Bab 42 - Dua Ketakutan

198 15 5
                                    

Setelah menatap kepergian Rama, aku masuk kedalam.
Aku tau kedua orang tuaku melihatku menangis,

"Kamu mau cerita?"

Aku menggeleng,
"Bukan masalah besar, cuma soal perasaan. Aku bakal coba beresin sendiri." Jelasku sopan, kaki ku langsung menanjak anak tangga menuju kamarku. Kututup pintu perlahan.

Aku takut. Aku bodoh. Aku egois. Bagaimana aku bisa meminta Rama untuk tetap jadi sahabatku? Permintaanku sangat bodoh, membuatku terlihat seperti perempuan yg tidak berakal.

Tanganku menggapai smartphone yg ada diatas kasur, segera aku menelepon Rama. Panggilanku masuk, namun tak digubrisnya. Aku mencoba meneleponnya lagi, sambil menunggu jawaban aku menepis kasar air mata yg bodoh ini. Aku menggigiti kuku ku, tidak sabar akan jawaban dari seberang sana. Namun nihil. Aku harus apa? Kucoba lagi untuk menelepon Rama berkali-kali, kembali lagi dengan hasil yg sama.

Akhirnya kuputuskan untuk menelepon Kiran.
"Ki, tadi Rama kerumah gue."

"And then? Dia nembak lo? Lo terima ya?!" Kiran bertanya girang, terdengar dari nadanya

"Nggak. Awalnya dia dateng buat minta bantuan kerjain mtk bu arneli. Tiba-tiba, dia tanya apa perasaannya ke gue salah. Gue jawab salah. Dan gue minta dia untuk nyingkirin perasaannya-" jelasku perlahan

"Hah? Terus?" Kiran terdengar kaget

"Dan bodohnya gue minta dia tetep jadi sahabat gue walaupun dia udah tau gue gak bakal bisa bales perasaannya." Tuturku dengan penuh penyesalan

"Chels, serius? Terus dia gimana?"

"Dia pergi dari rumah gue."

"Chels, lo tau? Lo sukses jadi cewek kejem. Kedengerannya lo tuh.. selfish banget!" ku dengar Kiran menghembuskan napasnya kasar, tapi kata-katanya benar. Aku sukses jadi perempuan kejam yg egois. Harusnya aku tidak berkata gitu kepada Rama, itu pasti menghancurkan hatinya.
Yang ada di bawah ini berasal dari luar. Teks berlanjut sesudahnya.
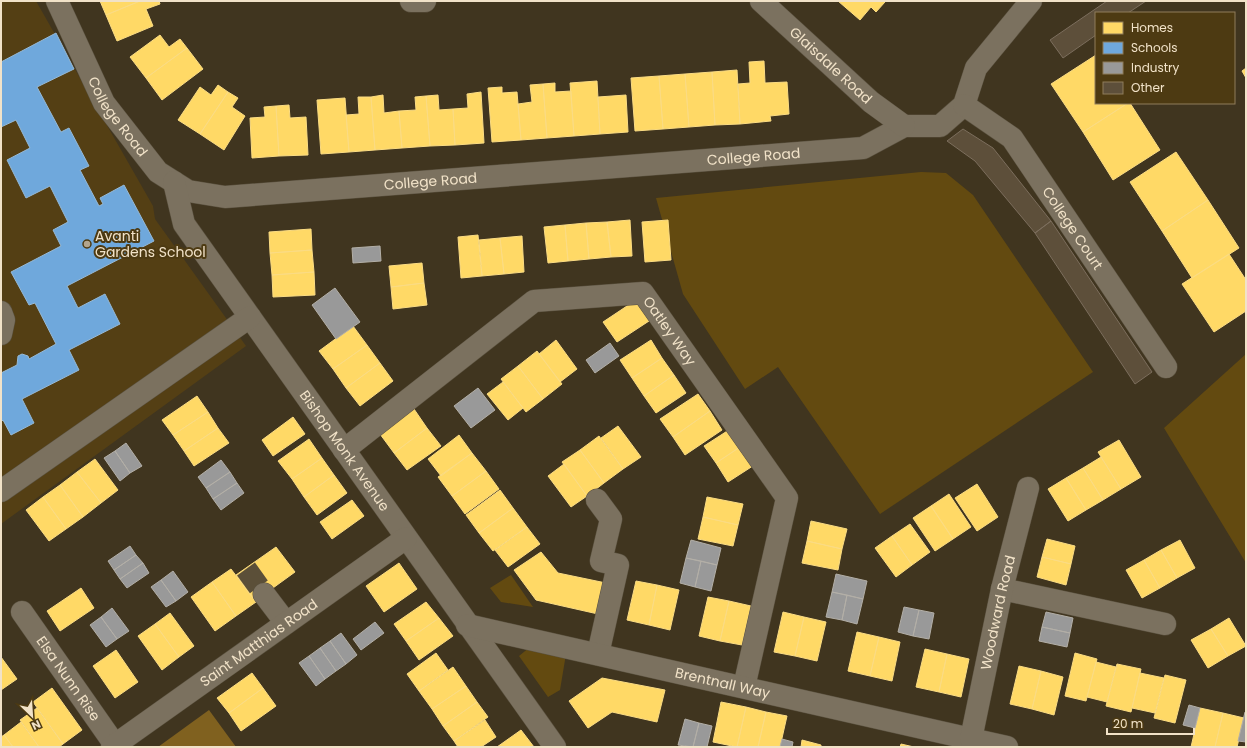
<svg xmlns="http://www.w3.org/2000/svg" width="1247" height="748" viewBox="0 0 1247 748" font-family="Poppins,sans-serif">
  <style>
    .built { fill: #543f14 }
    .green { fill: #634a10 }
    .forest { fill: #80611f }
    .homes { fill: #ffd966; stroke: #fbdc83 }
    .schools { fill: #6fa8dc; stroke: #96b9d6 }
    .industry { fill: #999; stroke: #b3afa7 }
    .building { fill: #5d4f3a; stroke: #7c6e5d }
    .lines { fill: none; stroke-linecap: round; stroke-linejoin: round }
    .minor-tunnel { stroke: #5b4f38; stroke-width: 22; stroke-dasharray: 22 11; stroke-linecap: butt }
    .minor-casing { stroke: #5a513f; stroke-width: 23 }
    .minor { stroke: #7b715f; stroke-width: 22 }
    .poi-dot { fill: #b3a58d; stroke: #4d3a12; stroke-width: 1.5 }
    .labels { text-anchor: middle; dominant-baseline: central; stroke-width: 4; stroke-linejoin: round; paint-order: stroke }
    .street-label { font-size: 14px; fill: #f1e2c8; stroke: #4d3a12 }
    .poi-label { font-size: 14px; fill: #f1e2c8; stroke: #4d3a12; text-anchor: start }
  </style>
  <rect width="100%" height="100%" fill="#40351f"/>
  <path class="built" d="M3 1H36L153 206 155 219 246 346 1 524V2Z"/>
  <path class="green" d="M921 172 946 173 973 195 1093 372 880 514 778 367 745 389 683 294 656 198Z
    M1246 354V563L1164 428Z
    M511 575 533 607 501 602 490 588Z
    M530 647 566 654 560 690 548 697 519 656Z"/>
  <path class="forest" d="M209 710 236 747H158Z"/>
  <path class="homes" d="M100 1H140L106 15Z
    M140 1H159L160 4 146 9 153 26 117 41 106 15Z
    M838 1H883L885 2 876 12 871 7 860 20Z
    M160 35 169 47 180 39 187 48 146 78 130 57Z
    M187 48 203 69 162 100 146 78Z
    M1096 55V103H1128L1083 132 1051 84Z
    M764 61 765 83 787 82 789 114 770 116 771 121 740 124 738 84 750 83 749 62Z
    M1246 68V78L1242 71Z
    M737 70 740 124 715 125 712 72Z
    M712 72 715 125 689 127 685 74Z
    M685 74 689 127 663 129 659 76Z
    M659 76 663 129 635 131 631 78Z
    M597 81 600 134 574 136 570 83Z
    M555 83V92L571 91 574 136 547 138 543 84Z
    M543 84 547 138 521 140 518 104 532 102 530 85Z
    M218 85 228 92 200 134 178 120 200 87 211 95Z
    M502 87V93L517 92 521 140 492 142 488 88Z
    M228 92 238 98 232 107 245 116 224 150 200 134Z
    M481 92 484 143 455 145 453 109 468 108 467 94Z
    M383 95 384 113 399 111 402 148 375 150 371 97Z
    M438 95 439 110 453 109 455 145 430 146 426 96Z
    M626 95 628 132 600 134 598 97Z
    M426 96 430 146 402 148 399 111 416 110 415 97Z
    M358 97H371L375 150 349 152 346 115 359 114Z
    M345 98 349 152 321 154 317 100Z
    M1128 103H1130L1160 150 1113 180 1083 132Z
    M289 105 290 118 306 117 308 155 279 156 276 106Z
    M276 106 279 156 252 158 250 118 265 117 264 107Z
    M1176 152 1208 200 1162 231 1130 182Z
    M1208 200 1239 248 1192 278 1162 231Z
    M630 220 632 256 611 257 607 222Z
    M668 220 671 260 645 262 642 222Z
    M607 222 611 257 589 259 586 223Z
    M586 223 589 259 568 261 565 225Z
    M565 225 568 261 548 263 544 227Z
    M311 229 312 250 270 253 269 232Z
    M478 235 482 276 461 278 458 237Z
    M522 236 524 272 504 274 500 238Z
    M500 238 504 274 482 276 479 240Z
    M312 250 314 272 272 275 270 253Z
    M1229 254 1246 280V311L1214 332 1182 284Z
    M422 263 424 283 391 287 389 266Z
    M314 272 315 295 273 297 272 275Z
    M424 283 427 305 393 309 391 287Z
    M636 300 649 321 617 342 603 322Z
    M353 326 367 345 333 369 319 351Z
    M556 340 577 369 560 382 539 354Z
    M651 340 662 358 632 378 620 360Z
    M367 345 380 363 346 388 333 369Z
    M537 351 562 384 543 399 518 366Z
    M662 358 674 375 644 396 632 378Z
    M380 363 393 381 360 406 346 388Z
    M518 366 543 399 526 412 501 379Z
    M674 375 686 393 656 413 644 396Z
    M503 382 523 408 508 420 487 394Z
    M698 394 710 411 673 437 660 419Z
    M197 396 208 412 173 435 162 420Z
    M414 409 427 428 394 453 380 434Z
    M710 411 722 430 685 455 673 437Z
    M208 412 218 428 184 451 173 435Z
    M293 417 305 434 273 456 262 440Z
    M618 426 641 457 623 469 601 438Z
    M735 426 746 443 716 463 704 446Z
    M218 428 229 443 194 466 184 451Z
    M427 428 441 446 407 470 394 453Z
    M459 435 472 453 441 476 428 459Z
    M599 436 623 469 604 483 580 450Z
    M309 439 322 458 292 479 278 461Z
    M1119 440 1141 477 1121 489 1098 452Z
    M746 443 759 462 728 482 716 463Z
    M580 450 604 483 587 496 562 462Z
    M472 453 486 471 452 496 438 477Z
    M1101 457 1121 489 1103 500 1083 468Z
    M322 458 334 475 304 497 292 479Z
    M95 459 118 490 101 503 77 472Z
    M564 464 587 496 571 507 548 476Z
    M1083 468 1103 500 1086 510 1066 478Z
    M486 471 499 489 465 514 452 496Z
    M77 472 101 503 83 517 60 485Z
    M334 475 347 493 317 515 304 497Z
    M1066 478 1086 510 1068 521 1048 489Z
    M977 484 998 517 977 531 955 498Z
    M60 485 83 517 66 529 43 497Z
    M500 490 513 508 479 533 466 515Z
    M949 494 971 527 953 539 931 506Z
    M43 497 66 529 49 541 26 510Z
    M707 497 743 504 738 525 703 517Z
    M352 500 364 516 332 539 320 522Z
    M931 506 953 539 935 551 913 518Z
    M513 508 527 527 493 551 479 533Z
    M703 517 738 525 733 546 698 539Z
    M811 521 847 529 842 549 807 541Z
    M910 524 930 552 912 565 892 536Z
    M527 527 540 544 508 567 495 550Z
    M892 536 912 565 896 577 875 548Z
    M1047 539 1075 546 1071 564 1042 557Z
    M1180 540 1195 568 1177 578 1161 550Z
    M807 541 842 549 838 570 802 563Z
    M276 547 295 572 255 601 236 575Z
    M1161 550 1177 578 1160 588 1144 560Z
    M541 552 558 573 606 583 598 614 536 600 514 570Z
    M1042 557 1071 564 1066 585 1037 577Z
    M1144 560 1160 588 1142 598 1126 570Z
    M399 563 417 589 384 612 366 586Z
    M231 569 256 602 236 616 212 582Z
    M636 581 657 585 649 625 627 620Z
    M212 582 236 616 215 631 191 597Z
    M657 585 679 590 670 630 649 625Z
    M81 588 94 608 60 631 47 611Z
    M708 597 729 601 720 641 699 636Z
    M729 601 751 606 742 645 720 641Z
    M426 602 439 618 406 641 394 624Z
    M783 612 804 617 795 656 774 652Z
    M170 613 194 646 179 657 155 624Z
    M804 617 826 622 817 661 795 656Z
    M439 618 453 636 419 660 406 641Z
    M1229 618 1246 646 1228 656 1211 629Z
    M155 624 179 657 162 670 138 636Z
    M1211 629 1228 656 1208 668 1191 640Z
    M857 632 879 637 870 676 848 671Z
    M879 637 900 642 892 681 870 676Z
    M925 649 947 654 939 692 916 687Z
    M116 650 138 682 115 698 93 666Z
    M436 653 448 670 419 691 407 674Z
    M1075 653 1097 659 1086 701 1065 696Z
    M947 654 969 659 961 697 939 692Z
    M1 657 17 679 1 690Z
    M1096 662 1116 667 1107 702 1087 697Z
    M1117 664 1141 669 1131 712 1106 706Z
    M1019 666 1041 671 1032 709 1010 704Z
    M453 667 466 686 432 709 419 691Z
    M1041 671 1063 677 1054 715 1032 709Z
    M252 673 263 688 229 713 217 698Z
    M1140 673 1164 678 1155 713 1132 708Z
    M1165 675 1186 680 1175 723 1154 718Z
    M602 678 665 690 657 722 612 712 588 728 569 701Z
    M466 686 477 702 443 726 432 709Z
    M52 688 82 730 63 744 33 702Z
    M263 688 276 706 241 731 229 713Z
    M477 702 488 717 454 741 443 726Z
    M721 702 746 707 737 747 713 742Z
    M746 707 766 712 758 747H737Z
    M37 708 63 744 59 747H39L20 720Z
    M1200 708 1223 713 1215 747H1191Z
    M766 712 787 716 780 747H758Z
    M1223 713 1244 718 1237 747H1215Z
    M485 720 496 737 481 747H458L454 741Z
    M21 722 39 747H13L4 735Z
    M521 730 534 747H497Z
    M4 735 13 747H1V737Z
    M802 740 821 745V747H801Z
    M901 744 914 747H900Z"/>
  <path class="schools" d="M56 33 74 69 37 87 61 132 69 128 89 166 80 170 99 206 103 204 100 198 124 185 154 241 67 286 78 308 105 294 120 324 69 350 79 370 22 399 34 423 11 435 3 420 1 422V373L17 365 18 356 22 354 28 356 29 359 56 344 35 303 29 305 11 272 61 246 53 230 68 222 50 186 26 198 7 160 30 148 16 120 1 127V62Z"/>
  <path class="industry" d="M380 246 381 261 353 263 352 248Z
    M335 288 360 322 336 339 312 305Z
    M610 343 619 356 595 373 586 360Z
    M478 388 495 410 471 428 454 406Z
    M126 443 142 466 130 473 115 451Z
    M115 451 130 473 120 481 104 458Z
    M221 460 230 472 206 488 198 477Z
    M230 472 237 483 213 499 206 488Z
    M237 483 244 493 221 510 213 499Z
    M691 540 721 548 717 565 686 558Z
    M130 546 136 555 114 570 108 561Z
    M136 555 143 563 120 579 114 570Z
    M686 558 701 561 695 587 680 583Z
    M701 561 717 565 711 591 695 587Z
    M143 563 149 573 127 588 120 579Z
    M173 571 188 592 176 601 161 580Z
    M836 574 867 581 863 599 832 592Z
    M161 580 176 601 166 607 151 587Z
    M832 592 847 595 842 620 826 617Z
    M847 595 863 599 857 624 842 620Z
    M904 607 919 610 913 636 898 632Z
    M112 608 129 631 117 639 101 617Z
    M919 610 934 613 929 639 913 636Z
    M1046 612 1073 618 1070 633 1042 627Z
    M101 617 117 639 106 647 90 625Z
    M375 622 384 633 361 650 353 639Z
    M1042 627 1070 633 1067 647 1039 641Z
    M341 633 357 655 346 664 330 641Z
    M330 641 346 664 336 671 320 648Z
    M320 648 336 671 325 679 309 656Z
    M309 656 325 679 316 686 299 663Z
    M1189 705 1200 708 1195 728 1183 725Z
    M1245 712 1246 713V742L1238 741Z
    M685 719 699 723 693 747 678 745Z
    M699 723 712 726 707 747H693Z
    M782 739 793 742 792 747H780Z"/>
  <path class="building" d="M1107 1H1146L1128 13H1096V35L1063 58 1050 40Z
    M963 129 993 148 1051 221 1035 233 975 161 947 141Z
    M1051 221 1152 372 1135 384 1035 233Z"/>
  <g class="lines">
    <path class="minor-tunnel" d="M246 569 264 594"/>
    <g class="minor-casing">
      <g id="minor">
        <path id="s1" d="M57 1 104 103 158 172 188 191 225 197 863 148 904 126H940L964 105 976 68 1031 1"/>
        <path d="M411 1H425"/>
        <path id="s2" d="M761 1 871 102 904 126"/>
        <path id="s3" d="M964 105 1012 138 1166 367"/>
        <path id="s4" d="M174 182 184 224 555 747"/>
        <path d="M1 312 4 320 1 334"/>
        <path id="s5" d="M344 450 534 301 643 293 787 498 744 687"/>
        <path d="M1 491 250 317"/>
        <path d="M597 500 611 519 601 561 618 565 598 654"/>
        <path d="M1002 589 1165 624"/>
        <path d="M264 594 286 623"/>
        <path id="s6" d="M22 612 115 745"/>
        <path id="s7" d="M467 625 971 739 969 747"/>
        <path id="s8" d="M112 747 406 538"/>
        <path id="s9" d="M1007 747 971 739 1002 589 1028 488"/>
      </g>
    </g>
    <use href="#minor" class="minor"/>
  </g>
  <circle class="poi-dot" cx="87" cy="244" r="4"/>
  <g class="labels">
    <g class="street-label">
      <text stroke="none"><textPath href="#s2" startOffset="95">Glaisdale Road</textPath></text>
      <text stroke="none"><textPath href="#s1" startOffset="131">College Road</textPath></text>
      <text stroke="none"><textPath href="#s1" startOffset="803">College Road</textPath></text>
      <text stroke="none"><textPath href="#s1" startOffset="479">College Road</textPath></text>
      <text stroke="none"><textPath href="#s3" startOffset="167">College Court</textPath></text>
      <text stroke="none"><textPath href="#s5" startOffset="397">Oatley Way</textPath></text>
      <text stroke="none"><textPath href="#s4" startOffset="321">Bishop Monk Avenue</textPath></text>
      <text stroke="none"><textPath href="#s9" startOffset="166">Woodward Road</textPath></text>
      <text stroke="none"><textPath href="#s8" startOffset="180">Saint Matthias Road</textPath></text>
      <text stroke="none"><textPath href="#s6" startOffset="81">Elsa Nunn Rise</textPath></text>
      <text stroke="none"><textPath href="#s7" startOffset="262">Brentnall Way</textPath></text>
    </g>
    <g class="poi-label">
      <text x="95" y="236">Avanti<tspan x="95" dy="16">Gardens School</tspan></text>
    </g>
  </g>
  <rect width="1247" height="748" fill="none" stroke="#f1e2c8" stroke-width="4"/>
  <rect x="1095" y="12" width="140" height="92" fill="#4d3a12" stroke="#8f7d5b"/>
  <rect x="1103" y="22" width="20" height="12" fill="#ffd966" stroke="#8f7d5b"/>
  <text x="1131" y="32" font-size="12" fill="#f1e2c8">Homes</text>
  <rect x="1103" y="42" width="20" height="12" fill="#6fa8dc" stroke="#8f7d5b"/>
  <text x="1131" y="52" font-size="12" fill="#f1e2c8">Schools</text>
  <rect x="1103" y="62" width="20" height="12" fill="#999999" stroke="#8f7d5b"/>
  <text x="1131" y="72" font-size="12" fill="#f1e2c8">Industry</text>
  <rect x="1103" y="82" width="20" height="12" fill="#5d4f3a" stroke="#8f7d5b"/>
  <text x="1131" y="92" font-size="12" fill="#f1e2c8">Other</text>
  <g transform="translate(32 716) rotate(155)" stroke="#4d3a12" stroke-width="3" paint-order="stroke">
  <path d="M0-3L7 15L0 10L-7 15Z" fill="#f1e2c8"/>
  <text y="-6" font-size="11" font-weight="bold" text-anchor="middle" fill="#f1e2c8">N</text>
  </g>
  <path d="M1107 728v6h87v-6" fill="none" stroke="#f1e2c8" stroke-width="2"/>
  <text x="1113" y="728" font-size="12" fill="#f1e2c8" stroke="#4d3a12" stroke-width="3" paint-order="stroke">20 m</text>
</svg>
"Gue harus apa?" tanyaku tanpa harapan

"Mungkin efeknya, lo bakal di diemin. Satu minggu? Dua minggu? Satu bulan? Gue gak tau. Tapi yg jelas, Rama gak akan ngobrol sama lo kalo suasana hatinya masih ancur."

"Ki, gue minta saran. Bukan efek samping dan sebagainya!" aku mulai emosi

"Ya, gue mau bantu. Tapi bantuan apa yg harus gue kasih kalo keadaannya begini? Lo mau gak mau ya... diem aja. Gak ada lagi yg harus lo lakuin, Chels." Nadanya menurun, memperdengarkan keprihatinannya terhadapku yg dilanda rasa putus asa.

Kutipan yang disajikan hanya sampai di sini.